Our epidemic generated a strong risk of CPV transmission to captive giant pandas in the Shenshuping base, as the nearest position of the positive sample was only 6 km away from the base. Viruses might transform from the infected animals through feces, vomit, and saliva, contaminating food and water for susceptible animals. Since the virus was able to survive for a long time in vitro in the low temperature in Wolong Nature Reserve, preventing CPV-2 transmission became challenging [14, 51]. Research shows vaccination can cross-protect against CPV-2a and CPV-2c in dogs [52]. Therefore, emerging vaccination for local domestic dogs was performed under the supervision of the local administration bureau.

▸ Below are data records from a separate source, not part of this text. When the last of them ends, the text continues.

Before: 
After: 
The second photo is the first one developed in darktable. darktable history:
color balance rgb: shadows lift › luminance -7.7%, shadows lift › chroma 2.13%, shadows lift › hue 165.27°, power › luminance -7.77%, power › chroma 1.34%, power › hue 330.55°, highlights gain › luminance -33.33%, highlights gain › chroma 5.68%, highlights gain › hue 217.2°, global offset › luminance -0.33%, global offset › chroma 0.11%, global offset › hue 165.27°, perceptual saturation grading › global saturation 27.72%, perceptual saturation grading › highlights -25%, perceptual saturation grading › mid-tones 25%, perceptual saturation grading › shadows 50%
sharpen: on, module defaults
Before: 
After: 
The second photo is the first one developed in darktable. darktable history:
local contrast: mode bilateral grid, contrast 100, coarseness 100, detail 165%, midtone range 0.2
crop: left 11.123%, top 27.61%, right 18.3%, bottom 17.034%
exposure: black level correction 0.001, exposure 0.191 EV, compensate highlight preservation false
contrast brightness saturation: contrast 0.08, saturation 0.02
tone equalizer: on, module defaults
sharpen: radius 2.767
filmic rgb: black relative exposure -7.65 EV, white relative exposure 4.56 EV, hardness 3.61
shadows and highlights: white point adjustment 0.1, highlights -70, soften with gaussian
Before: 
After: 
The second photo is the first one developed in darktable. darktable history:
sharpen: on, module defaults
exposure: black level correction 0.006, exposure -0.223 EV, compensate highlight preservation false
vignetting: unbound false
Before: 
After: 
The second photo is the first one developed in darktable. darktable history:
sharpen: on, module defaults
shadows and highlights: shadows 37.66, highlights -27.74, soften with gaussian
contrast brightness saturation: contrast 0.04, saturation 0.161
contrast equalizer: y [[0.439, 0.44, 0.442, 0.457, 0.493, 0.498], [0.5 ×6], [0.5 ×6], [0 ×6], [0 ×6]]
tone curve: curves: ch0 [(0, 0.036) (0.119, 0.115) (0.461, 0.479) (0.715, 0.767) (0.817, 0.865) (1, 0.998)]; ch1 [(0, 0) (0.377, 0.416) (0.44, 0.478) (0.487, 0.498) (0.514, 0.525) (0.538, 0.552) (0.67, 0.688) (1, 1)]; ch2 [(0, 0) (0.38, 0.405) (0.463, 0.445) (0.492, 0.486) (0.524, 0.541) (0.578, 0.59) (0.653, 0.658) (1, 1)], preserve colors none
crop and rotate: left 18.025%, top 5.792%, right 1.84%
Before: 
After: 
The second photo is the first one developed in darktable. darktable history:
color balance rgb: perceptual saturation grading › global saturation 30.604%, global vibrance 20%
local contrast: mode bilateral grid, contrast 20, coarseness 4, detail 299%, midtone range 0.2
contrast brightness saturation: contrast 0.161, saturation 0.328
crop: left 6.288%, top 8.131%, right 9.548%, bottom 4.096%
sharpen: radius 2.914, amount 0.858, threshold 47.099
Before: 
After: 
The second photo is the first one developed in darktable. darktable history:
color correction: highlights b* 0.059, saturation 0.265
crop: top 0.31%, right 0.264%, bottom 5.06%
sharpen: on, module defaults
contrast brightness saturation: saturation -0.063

In conclusion, the epidemic situation of CPV in Wolong Nature Reserve was severe in 2020, causing the death of young giant panda and infections of multiple wildlife. The viral variant of giant pandas was CPV-2c with Phe267Tyr, Tyr324Ile, and Gln370Arg mutations in the VP2 protein. The prevalence of CPV in Wolong Nature Reserve may come from the transmission of canine CPV-2c from nearby cities.
Conflicts of Interest
The authors declare that the research was conducted in the absence of any commercial or financial relationships that could be construed as potential conflicts of interest.
Author Contributions
Ziyao Zhou, Xiaogang Shi, and Kerong Li contributed equally to this work.
Funding
This research was supported by the National Key Research and Development Program (2024YFD1800200), Sichuan Wolong National Nature Reserve Administration (510000-02-064387), the State Forestry and Grassland Administration (2022-2222219002), the research project of the China Conservation and Research Center for the Giant Panda (CCRCGP222314), and the Natural Science Foundation of Sichuan Province (24NSFSC1281).
Supporting Information
Additional supporting information can be found online in the Supporting Information section.
Open Research
Data Availability Statement
The sequencing data are available in the NCBI database with the accession numbers PP862230–PP862244. Maximum-Likelihood phylogenetic tree based on partial VP2 gene sequences and the number of the samples of animal species were listed as Supporting Information.